(Collection entries)
....

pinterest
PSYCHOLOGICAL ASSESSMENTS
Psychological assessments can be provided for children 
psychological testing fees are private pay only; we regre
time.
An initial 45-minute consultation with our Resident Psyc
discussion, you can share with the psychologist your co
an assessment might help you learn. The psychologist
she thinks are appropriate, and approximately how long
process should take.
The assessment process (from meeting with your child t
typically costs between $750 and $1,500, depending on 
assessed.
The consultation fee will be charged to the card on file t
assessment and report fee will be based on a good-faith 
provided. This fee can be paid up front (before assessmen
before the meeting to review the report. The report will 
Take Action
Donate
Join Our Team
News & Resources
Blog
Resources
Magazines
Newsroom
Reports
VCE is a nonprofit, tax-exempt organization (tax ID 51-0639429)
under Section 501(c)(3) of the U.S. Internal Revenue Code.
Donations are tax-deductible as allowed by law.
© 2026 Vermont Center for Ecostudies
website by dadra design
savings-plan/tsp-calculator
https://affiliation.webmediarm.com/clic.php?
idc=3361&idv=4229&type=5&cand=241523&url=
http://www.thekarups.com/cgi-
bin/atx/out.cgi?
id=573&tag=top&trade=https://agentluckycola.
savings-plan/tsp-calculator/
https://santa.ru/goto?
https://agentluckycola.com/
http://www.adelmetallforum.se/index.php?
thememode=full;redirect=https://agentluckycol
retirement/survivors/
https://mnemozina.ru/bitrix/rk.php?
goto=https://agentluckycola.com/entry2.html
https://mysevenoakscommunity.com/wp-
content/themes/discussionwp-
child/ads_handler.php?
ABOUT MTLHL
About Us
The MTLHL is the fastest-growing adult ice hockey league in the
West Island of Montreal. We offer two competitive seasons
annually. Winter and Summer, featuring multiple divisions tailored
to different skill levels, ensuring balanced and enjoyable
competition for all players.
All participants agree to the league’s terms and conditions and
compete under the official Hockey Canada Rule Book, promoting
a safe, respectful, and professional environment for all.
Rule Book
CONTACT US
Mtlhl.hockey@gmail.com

....

→ **Assignment**
Across all lines above, count those with the string "under". Only the number is wanted.

→ **Finished task**
2